------ DATA LISTING ------
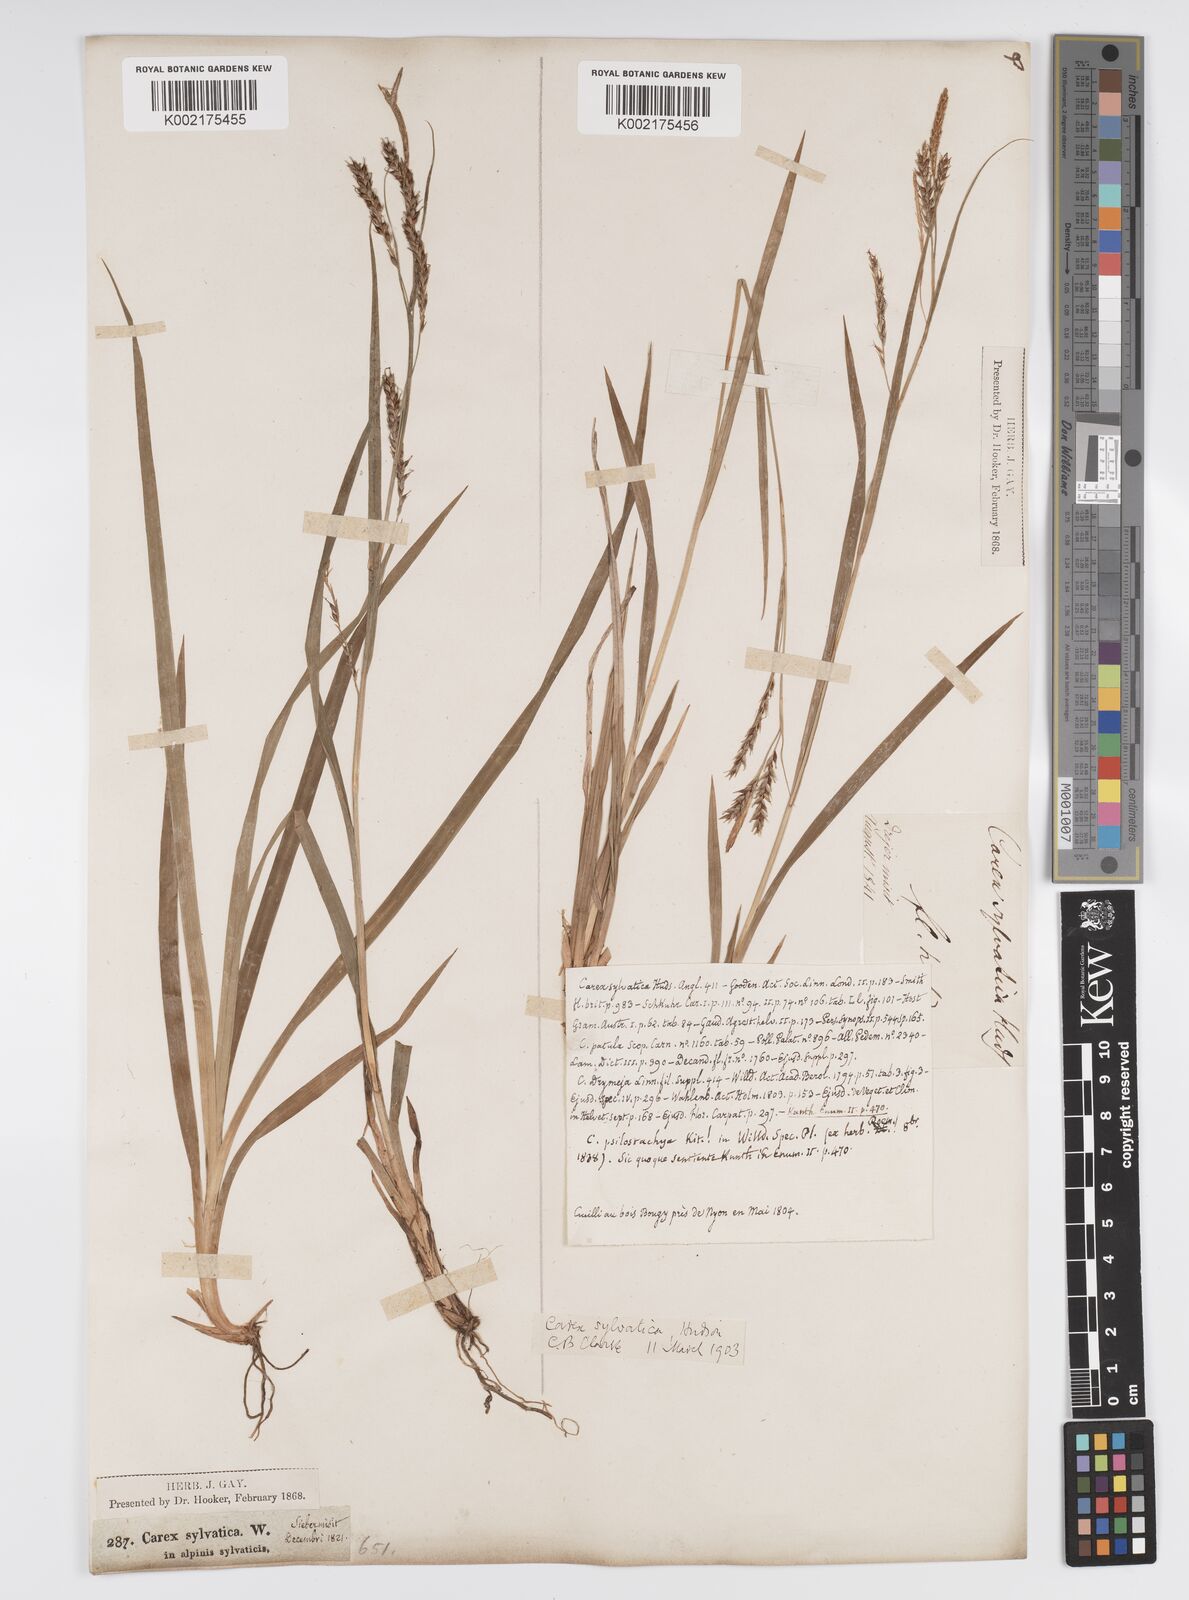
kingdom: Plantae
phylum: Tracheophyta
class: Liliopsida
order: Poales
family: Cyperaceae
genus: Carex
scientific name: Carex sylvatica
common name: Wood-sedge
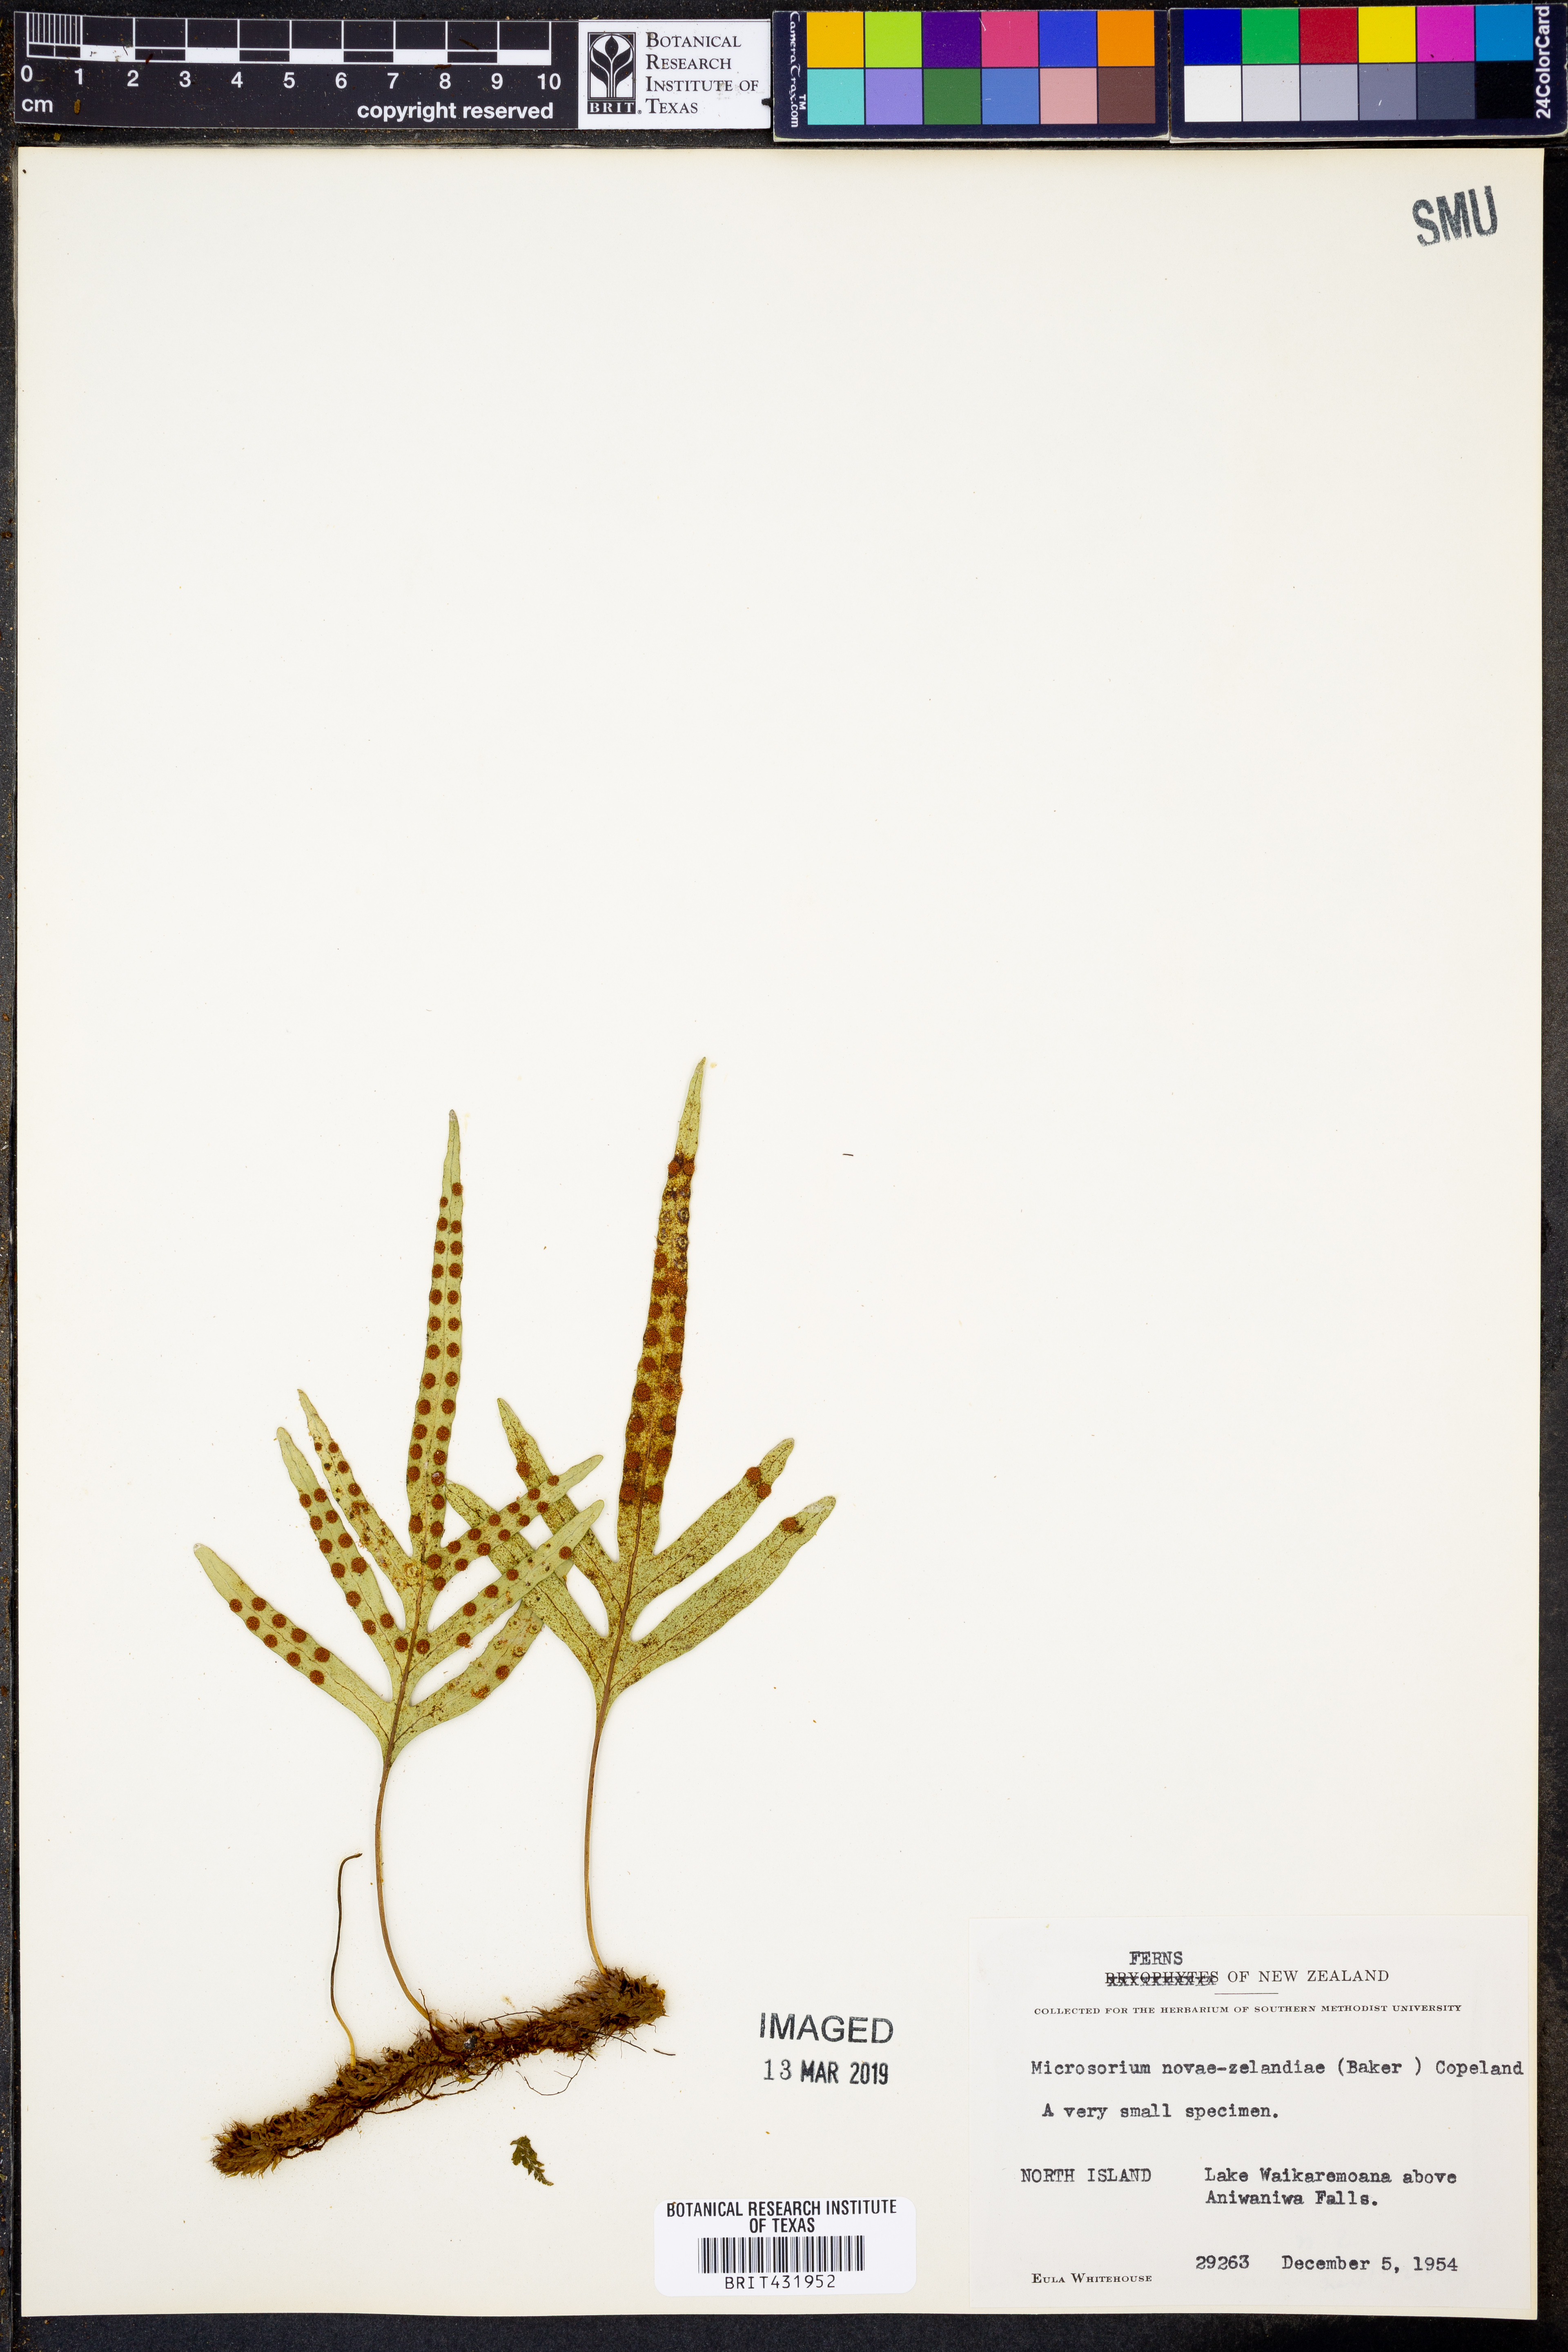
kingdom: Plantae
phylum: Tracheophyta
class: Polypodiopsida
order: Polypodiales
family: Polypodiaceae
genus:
------
TO BE DONE —
Recast the lines of the material above as a JSON list of strings, one string per line, omitting any blank lines. Leave the pictures out of the answer.

REPLY —
[
  "kingdom: Plantae",
  "phylum: Tracheophyta",
  "class: Liliopsida",
  "order: Poales",
  "family: Cyperaceae",
  "genus: Carex",
  "scientific name: Carex sylvatica",
  "common name: Wood-sedge",
  "kingdom: Plantae",
  "phylum: Tracheophyta",
  "class: Polypodiopsida",
  "order: Polypodiales",
  "family: Polypodiaceae",
  "genus:"
]